Page extract:
I am trying not to publicly convulse at the soft porn within the Cutajar-Fenech chats though I’m not above a little private face-palming. But I hear the qualms of people wondering whether we should be invading the privacy of anyone, even a corrupt MP who took payments to make speeches in Parliament and openly admits to ‘greedily’ ramping up salaries at the public’s expense and a man accused of killing a journalist to get away with his other crimes.

So perhaps we should remember why this very specific WhatsApp conversation came to light and not any other inappropriate WhatsApp chat history of any average, garden-variety adulterer.

Because those conversations were on the phone of Yorgen Fenech along with several others he had with people he never had sex with but whose political influence were a profitable asset for his criminal purposes.

So, you see, it does not matter all that much to anyone outside their personal lives if they did or didn’t have sex. What matters is that just in this case a politician’s serial lies have been exposed by evidence which is in most cases not available to their accusers.

If Daphne Caruana Galizia had not been killed, we’d never have seen these chats and likely we’d never have cared to. They could keep their privacy if only they could give up their role in ordering a murder and covering the fact up.

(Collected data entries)

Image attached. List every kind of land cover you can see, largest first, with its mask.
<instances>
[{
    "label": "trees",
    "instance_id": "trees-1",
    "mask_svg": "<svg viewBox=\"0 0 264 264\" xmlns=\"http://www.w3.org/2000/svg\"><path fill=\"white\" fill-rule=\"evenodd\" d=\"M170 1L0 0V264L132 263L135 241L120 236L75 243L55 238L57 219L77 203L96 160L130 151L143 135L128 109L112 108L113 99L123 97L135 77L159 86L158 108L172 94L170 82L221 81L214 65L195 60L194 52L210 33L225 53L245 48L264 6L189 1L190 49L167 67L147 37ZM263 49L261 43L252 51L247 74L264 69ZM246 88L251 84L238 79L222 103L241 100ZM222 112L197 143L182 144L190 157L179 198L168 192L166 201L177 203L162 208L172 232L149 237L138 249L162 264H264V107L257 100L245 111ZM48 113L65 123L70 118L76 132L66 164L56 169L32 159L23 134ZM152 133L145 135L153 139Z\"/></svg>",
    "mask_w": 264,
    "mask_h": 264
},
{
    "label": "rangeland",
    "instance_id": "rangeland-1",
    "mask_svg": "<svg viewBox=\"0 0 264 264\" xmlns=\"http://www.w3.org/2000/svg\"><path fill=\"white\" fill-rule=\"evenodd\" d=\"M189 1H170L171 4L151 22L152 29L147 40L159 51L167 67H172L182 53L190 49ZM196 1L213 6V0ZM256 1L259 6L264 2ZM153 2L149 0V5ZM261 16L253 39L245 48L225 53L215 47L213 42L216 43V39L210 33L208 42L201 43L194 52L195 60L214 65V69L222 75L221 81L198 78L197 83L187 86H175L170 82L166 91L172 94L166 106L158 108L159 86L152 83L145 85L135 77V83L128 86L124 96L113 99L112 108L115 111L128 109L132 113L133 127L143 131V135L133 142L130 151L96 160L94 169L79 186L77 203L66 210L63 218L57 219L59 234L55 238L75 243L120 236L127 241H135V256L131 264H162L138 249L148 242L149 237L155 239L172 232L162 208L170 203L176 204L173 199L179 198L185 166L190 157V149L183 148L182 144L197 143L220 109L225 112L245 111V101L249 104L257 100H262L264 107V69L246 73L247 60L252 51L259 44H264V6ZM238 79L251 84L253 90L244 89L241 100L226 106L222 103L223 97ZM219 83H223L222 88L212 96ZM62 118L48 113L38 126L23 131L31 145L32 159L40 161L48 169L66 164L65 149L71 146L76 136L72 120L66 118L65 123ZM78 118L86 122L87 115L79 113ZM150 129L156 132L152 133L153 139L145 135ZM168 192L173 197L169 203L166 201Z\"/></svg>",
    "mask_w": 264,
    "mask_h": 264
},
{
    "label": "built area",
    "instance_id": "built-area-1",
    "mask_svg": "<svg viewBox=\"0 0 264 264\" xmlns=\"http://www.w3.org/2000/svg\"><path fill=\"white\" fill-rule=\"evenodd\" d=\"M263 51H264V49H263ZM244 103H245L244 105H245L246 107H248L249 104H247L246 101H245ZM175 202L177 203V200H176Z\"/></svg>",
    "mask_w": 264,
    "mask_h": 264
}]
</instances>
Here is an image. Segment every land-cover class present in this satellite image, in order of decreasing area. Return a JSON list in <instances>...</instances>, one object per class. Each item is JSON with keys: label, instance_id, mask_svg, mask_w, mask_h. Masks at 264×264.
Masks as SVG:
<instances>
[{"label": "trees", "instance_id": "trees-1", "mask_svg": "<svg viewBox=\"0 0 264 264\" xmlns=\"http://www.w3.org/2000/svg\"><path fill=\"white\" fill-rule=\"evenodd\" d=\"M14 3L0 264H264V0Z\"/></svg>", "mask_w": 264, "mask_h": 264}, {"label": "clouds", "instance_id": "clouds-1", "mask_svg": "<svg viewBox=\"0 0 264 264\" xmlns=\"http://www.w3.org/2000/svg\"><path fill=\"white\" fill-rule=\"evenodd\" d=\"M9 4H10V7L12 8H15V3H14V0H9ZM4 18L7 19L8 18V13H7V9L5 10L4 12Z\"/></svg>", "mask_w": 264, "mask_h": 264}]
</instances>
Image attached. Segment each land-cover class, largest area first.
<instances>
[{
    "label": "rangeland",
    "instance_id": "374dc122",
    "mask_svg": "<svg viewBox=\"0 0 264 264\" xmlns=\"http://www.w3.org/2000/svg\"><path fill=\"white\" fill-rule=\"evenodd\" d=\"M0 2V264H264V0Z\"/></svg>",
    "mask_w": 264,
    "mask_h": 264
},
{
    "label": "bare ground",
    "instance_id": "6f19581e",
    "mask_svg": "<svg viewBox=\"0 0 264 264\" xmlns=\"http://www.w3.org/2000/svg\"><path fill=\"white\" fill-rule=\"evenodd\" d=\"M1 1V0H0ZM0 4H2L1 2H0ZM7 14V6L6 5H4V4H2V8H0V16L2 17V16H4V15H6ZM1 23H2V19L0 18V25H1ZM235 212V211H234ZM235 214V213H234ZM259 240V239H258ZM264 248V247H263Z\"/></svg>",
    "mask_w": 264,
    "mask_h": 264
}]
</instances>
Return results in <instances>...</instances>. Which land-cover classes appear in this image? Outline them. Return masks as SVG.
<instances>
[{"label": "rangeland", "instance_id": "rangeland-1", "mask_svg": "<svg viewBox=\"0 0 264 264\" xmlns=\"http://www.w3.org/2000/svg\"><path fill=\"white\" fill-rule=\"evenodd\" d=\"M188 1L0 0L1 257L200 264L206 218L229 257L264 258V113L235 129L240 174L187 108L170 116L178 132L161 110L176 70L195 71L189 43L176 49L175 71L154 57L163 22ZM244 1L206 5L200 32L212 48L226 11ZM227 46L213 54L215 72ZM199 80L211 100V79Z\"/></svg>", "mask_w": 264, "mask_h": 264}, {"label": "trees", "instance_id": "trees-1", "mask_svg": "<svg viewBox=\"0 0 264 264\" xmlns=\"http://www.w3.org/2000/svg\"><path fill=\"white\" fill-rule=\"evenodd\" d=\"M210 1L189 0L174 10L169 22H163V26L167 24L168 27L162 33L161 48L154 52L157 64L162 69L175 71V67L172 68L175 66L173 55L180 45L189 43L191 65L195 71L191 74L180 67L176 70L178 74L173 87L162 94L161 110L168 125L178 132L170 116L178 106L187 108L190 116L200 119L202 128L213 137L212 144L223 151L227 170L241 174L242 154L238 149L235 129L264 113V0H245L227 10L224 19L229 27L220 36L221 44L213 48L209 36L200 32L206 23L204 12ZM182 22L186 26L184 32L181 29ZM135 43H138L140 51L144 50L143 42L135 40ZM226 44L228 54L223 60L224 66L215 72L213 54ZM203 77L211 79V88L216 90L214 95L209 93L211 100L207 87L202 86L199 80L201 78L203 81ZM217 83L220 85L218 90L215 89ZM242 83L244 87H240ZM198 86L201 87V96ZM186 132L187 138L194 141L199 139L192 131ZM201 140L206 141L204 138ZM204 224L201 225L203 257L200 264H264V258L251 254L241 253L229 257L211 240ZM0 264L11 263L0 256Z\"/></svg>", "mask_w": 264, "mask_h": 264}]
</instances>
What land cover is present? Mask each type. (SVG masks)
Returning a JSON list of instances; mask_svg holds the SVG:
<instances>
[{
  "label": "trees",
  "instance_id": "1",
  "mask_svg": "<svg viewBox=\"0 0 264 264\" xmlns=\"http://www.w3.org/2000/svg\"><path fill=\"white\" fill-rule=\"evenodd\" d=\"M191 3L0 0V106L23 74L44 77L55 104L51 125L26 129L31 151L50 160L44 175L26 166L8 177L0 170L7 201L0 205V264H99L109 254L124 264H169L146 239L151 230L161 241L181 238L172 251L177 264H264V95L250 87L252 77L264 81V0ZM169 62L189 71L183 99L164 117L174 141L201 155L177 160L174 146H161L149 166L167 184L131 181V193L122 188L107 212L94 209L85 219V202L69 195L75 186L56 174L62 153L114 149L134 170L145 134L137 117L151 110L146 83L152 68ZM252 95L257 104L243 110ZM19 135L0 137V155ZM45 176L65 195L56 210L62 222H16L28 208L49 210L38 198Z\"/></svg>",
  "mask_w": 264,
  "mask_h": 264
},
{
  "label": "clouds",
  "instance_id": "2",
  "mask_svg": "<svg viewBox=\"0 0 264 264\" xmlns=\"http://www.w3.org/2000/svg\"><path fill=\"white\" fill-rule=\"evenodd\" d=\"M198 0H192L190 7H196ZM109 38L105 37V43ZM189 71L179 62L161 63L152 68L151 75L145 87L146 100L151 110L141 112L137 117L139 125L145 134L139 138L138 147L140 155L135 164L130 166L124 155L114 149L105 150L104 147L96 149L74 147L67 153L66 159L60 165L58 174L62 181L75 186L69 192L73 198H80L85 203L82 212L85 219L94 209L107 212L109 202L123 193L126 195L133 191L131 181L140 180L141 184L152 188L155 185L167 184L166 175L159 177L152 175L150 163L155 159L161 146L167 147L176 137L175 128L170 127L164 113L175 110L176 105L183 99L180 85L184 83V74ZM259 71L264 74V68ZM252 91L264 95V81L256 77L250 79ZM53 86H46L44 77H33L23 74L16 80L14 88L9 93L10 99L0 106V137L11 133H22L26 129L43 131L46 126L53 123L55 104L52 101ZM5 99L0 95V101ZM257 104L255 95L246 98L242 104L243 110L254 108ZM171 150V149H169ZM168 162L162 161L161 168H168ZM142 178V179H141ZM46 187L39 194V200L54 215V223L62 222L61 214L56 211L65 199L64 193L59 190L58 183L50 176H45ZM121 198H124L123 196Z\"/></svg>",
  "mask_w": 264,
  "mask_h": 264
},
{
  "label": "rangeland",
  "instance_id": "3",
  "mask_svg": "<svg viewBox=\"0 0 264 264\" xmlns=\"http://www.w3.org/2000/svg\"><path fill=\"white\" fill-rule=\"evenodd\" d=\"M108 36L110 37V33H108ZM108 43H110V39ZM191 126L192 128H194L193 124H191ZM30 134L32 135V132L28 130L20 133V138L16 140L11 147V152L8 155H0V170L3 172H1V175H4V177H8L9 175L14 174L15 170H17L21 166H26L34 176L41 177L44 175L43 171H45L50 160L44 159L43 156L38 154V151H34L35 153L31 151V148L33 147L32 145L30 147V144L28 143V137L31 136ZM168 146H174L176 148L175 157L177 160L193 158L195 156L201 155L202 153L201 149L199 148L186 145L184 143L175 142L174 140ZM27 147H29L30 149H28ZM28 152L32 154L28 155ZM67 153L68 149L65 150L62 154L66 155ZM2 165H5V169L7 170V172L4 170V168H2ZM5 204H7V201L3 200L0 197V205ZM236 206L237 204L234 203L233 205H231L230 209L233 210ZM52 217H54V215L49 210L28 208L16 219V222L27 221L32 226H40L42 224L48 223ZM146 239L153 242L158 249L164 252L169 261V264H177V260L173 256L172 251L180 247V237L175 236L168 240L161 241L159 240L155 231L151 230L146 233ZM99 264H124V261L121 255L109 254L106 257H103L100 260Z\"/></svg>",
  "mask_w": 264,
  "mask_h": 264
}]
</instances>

Required tasks:
1. Answer these questions about the piece on the Cutajar-Fenech chats:
(a) On whose phone were the conversations found?
(b) What does the MP openly admit to doing at the public's expense?
(c) Whose killing does the piece say brought these chats into view?
2. Echo the piece on the Cutajar-Fenech chats word for word, starting at "So perhaps we" and ending at "his criminal purposes.".
3. Proceed with the piece on the Cutajar-Fenech chats from the point where it stops.

Answers by task:
1.
(a) Yorgen Fenech's.
(b) 'Greedily' ramping up salaries.
(c) Daphne Caruana Galizia's.

2.
So perhaps we should remember why this very specific WhatsApp conversation came to light and not any other inappropriate WhatsApp chat history of any average, garden-variety adulterer.

Because those conversations were on the phone of Yorgen Fenech along with several others he had with people he never had sex with but whose political influence were a profitable asset for his criminal purposes.

3.
Is there anything in that dreary exchange of chats that suggests Rosianne Cutajar plotted or covered up the murder? No.

But. When she was having those conversations, she was also in Malta’s Parliament, in the Parliamentary Assembly of the Council of Europe, in public in Malta rejecting the links everyone was making between Yorgen Fenech’s 17 Black and the killing of Daphne Caruana Galizia.

The news Yorgen Fenech owned 17 Black was already out in October 2018. In the summer of 2019 Rosianne Cutajar was telling Yorgen Fenech Malta was waiting for him.

The point is not whether she was blind with love. What matters to us is that she betrayed her function as a public official, being which, the chats clearly show, caused her no sense of responsibility or duty. When it became clear to her that she wouldn’t be promoted in government, she said she would take another public sector job in addition to the ones she had, just so she could boost her income. She cynically described that as a “ħniżrija”, an act of greed which was justified in indulging in merely by the fact that “everybody” did it.

That does not cause giggles in the way repeating the metaphors Yorgen Fenech used to describe Rosianne Cutajar’s thighs might. But doing so would elicit the wrong sort of disgust. This is not about the frailty of humans. This is about the extended involvement, the financial dependence, the conspiratorial proximity even behind the back of her own parliamentary and government colleagues, of a person in public life and in elected office with a man the whole country had good reasons to suspect killed a journalist to cover up his crimes.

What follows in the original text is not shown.